__WORK TO COMPLETE__.
1. Update everything from "As we climbed" down to "Egypt measured themselves." in the Abu Simbel text, swapping "benchmark" for "standard".
2. According to the Abu Simbel text, during which years did Rameses II rule?

__TEXT PROVIDED__.
=== Begin Enclosure ===

Overall if you are worried about safety, check for the latest travel advisories. If you are still concernedn take a direct flight to Abu Simbel instead of driving down. The temples are just a 10 min drive from the airport and you could do a quick in and out of the place pretty safely.
The Sights of Abu Simbel
The walk to Abu Simbel from the bus stop is lovely. You go up a small hill-top seeing beautiful views of Lake Nasser – a lovely Cerulean blue, which I was unable to capture in photos as it was midday under a harsh sun.
As we climbed up the hill (not a long walk), we took a turn to the left and suddenly these massive structures loomed in front of us. It really took some time for it to sink in. I was here, actually here, seeing these massive monuments I’ve always dreamed of visiting.
A bit about the history of these temples
Rameses II the king who is deified in this temple was one of the most famous kings of Egypt. He ruled from 1279-1213 B.C and was famous for his statesmanship, architecture, military leadership, administrative abilities, and building activity. He set the benchmark by which subsequent rulers of Egypt measured themselves.
This temple was built to commemorate his victory over the Hittites at the Battle of Qadesh (also spelled Kadesh) in Syria. Abu Simbel contains a record of this victory. One image carved in the great temple at Abu Simbel shows the king firing arrows from his war chariot and supposedly winning the battle for the Egyptians. Later, Rameses II would make a peace treaty with the Hittites and cement it by marrying a Hittite princess.

=== End Enclosure ===

[Data records]
=== Begin Enclosure ===

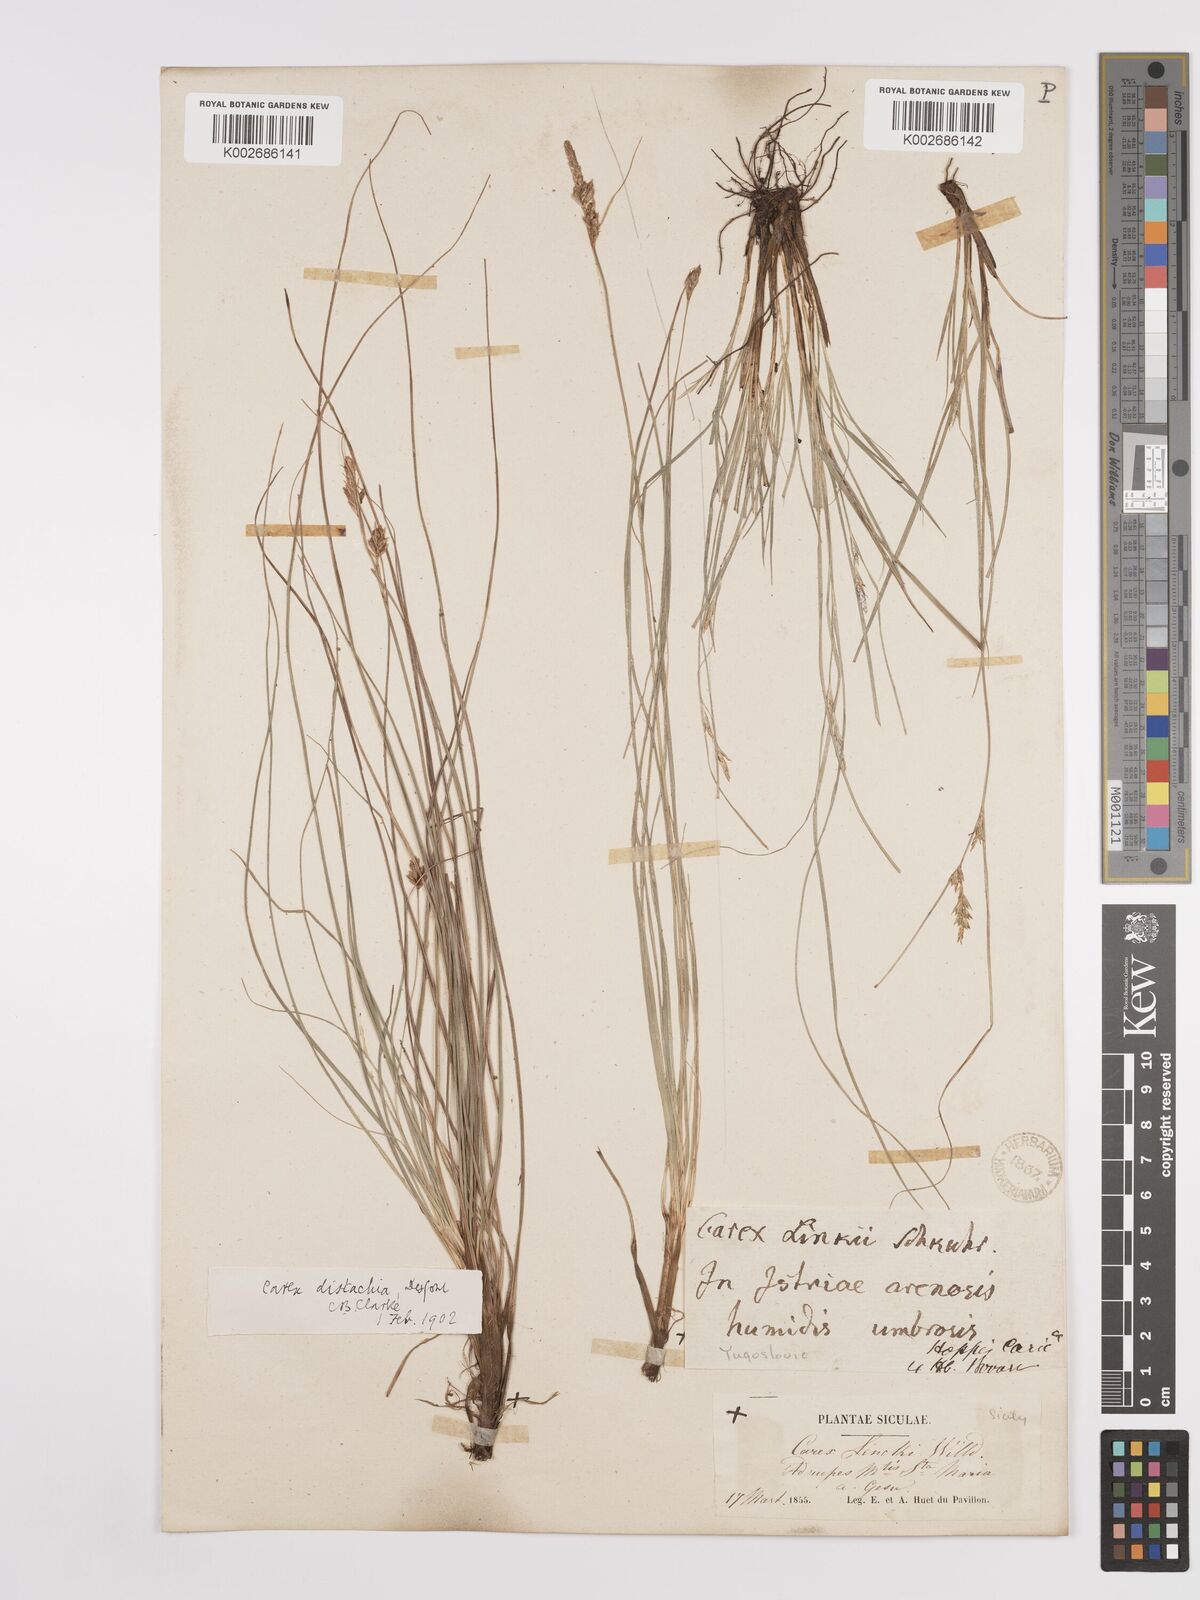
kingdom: Plantae
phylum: Tracheophyta
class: Liliopsida
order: Poales
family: Cyperaceae
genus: Carex
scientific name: Carex distachya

=== End Enclosure ===

__EXERCISE RESPONSES__.
1.
As we climbed up the hill (not a long walk), we took a turn to the left and suddenly these massive structures loomed in front of us. It really took some time for it to sink in. I was here, actually here, seeing these massive monuments I’ve always dreamed of visiting.
A bit about the history of these temples
Rameses II the king who is deified in this temple was one of the most famous kings of Egypt. He ruled from 1279-1213 B.C and was famous for his statesmanship, architecture, military leadership, administrative abilities, and building activity. He set the standard by which subsequent rulers of Egypt measured themselves.

2. From 1279 to 1213 B.C.